Passage provided.

|I was not one of the original reviewers of the MS but I have reviewed their comments, the authors' replies and the amended MS.|
I think the MS would benefit from some English copy editing, which should be provided by the journal. It is a hard slog to get through the paper. Part of it is due to writing style.
Generally the paper could be shortened as it contains a fair amount of discussion in the results section and thereby some overlap/repetition in the actual discussion section. Ideally a Results and Discussion section would be created along with a separate Conclusions. Although I would understand if appetite was low for such a large rewrite.
As you can see from my comments below I am quite critical of the chosen variables to assess the models with, as well as the use of single reference (observation-based) datasets to compare the models with. I would usually request that more datasets get incorporated as I view the use of only single datasets, when others exist readily, as not useful to truly evaluate a model. However in this MS I see the model results are sufficiently poor as to not make much difference. I don't mean that in a disparaging sense, most coupled models perform relatively poorly against reference datasets. Yet, I suggest for future papers to not rely upon single reference datasets unless only one really exists.
You needn't cite this or anything, but I would point out that land surface models typically do poorly for LAI, e.g. see Seiler et al. 2022, so the model poor LAI is by no means unique.
line 20 - what does 'weaker' FAPAR mean? Lower?
Why compare against NPP rather than the more directly observable GPP? GPP has at least four independent global products that could be compared to. NPP 'observations' on a global scale are always going to be a fairly derived/modelled product. Similar question for WUE, why not consider the ET and GPP themselves rather than a variable derived from them?
Lines 53 - 55 seems to imply that the land carbon cycle is switched off(?), if so, how do you do NPP? Even after fully reading the paper I still found this part puzzling. The paper seems to suggest no C cycle then it proceeds to compare LAI (so leaves made from C) and NPP (C again).
Line 60 - this point about making sure the implementation is free of defects could actually go in the abstract. Otherwise the last line of the abstract sounds a bit optimistic since the rest of the abstract seems to suggest that v3 and v4 share many of the same biases, which makes a reader wonder why there is so much optimism in the abstract's last sentence. To be more plain - reading the abstract without knowing that v3 and v4 are almost identical except for the framework implemented in makes one think the problems in JSBACH must be really stubborn to not improve much between versions! This point seems to have confused Ref #2 as their first comment implies they missed that one of the main motivations for this paper is to ensure the implementation was correct.
Table 1 should list number of snow layers so the older versions two layers can be listed alongside the newer versions five.
line 142 - how can wood turnover not be implemented but you can calculate NPP? Doesn't the NPP contribute to plant tissues which would need to turnover to present a continual buildup. I still don't get this part.

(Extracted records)
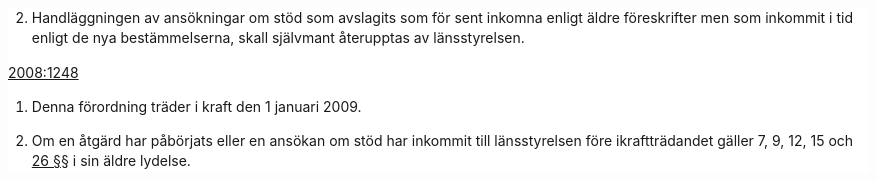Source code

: 2. Handläggningen av ansökningar om stöd som avslagits som för sent inkomna enligt äldre föreskrifter men som inkommit i tid enligt de nya bestämmelserna, skall självmant återupptas av länsstyrelsen.

[2008:1248](https://selex.se/eli/sfs/2008/1248)

1. Denna förordning träder i kraft den 1 januari 2009.

2. Om en åtgärd har påbörjats eller en ansökan om stöd har inkommit till länsstyrelsen före ikraftträdandet gäller 7, 9, 12, 15 och [26 §](#26)§ i sin äldre lydelse.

Tasks to perform.
[1] Answer these from the review:
(a) What combined section does the reviewer suggest creating alongside a separate Conclusions?
(b) How many independent global GPP products does the reviewer say exist, at a minimum?
(c) How many snow layers do the older and newer versions have, according to the point about Table 1?
[2] Copy the rows starting with the line that contains "återupptas av länsstyrelsen." and going on through the last line of the rows, both included.

Answers by item.
[1]
(a) A Results and Discussion section.
(b) At least four.
(c) The older versions have two layers and the newer versions have five.

[2]
: 2. Handläggningen av ansökningar om stöd som avslagits som för sent inkomna enligt äldre föreskrifter men som inkommit i tid enligt de nya bestämmelserna, skall självmant återupptas av länsstyrelsen.

[2008:1248](https://selex.se/eli/sfs/2008/1248)

1. Denna förordning träder i kraft den 1 januari 2009.

2. Om en åtgärd har påbörjats eller en ansökan om stöd har inkommit till länsstyrelsen före ikraftträdandet gäller 7, 9, 12, 15 och [26 §](#26)§ i sin äldre lydelse.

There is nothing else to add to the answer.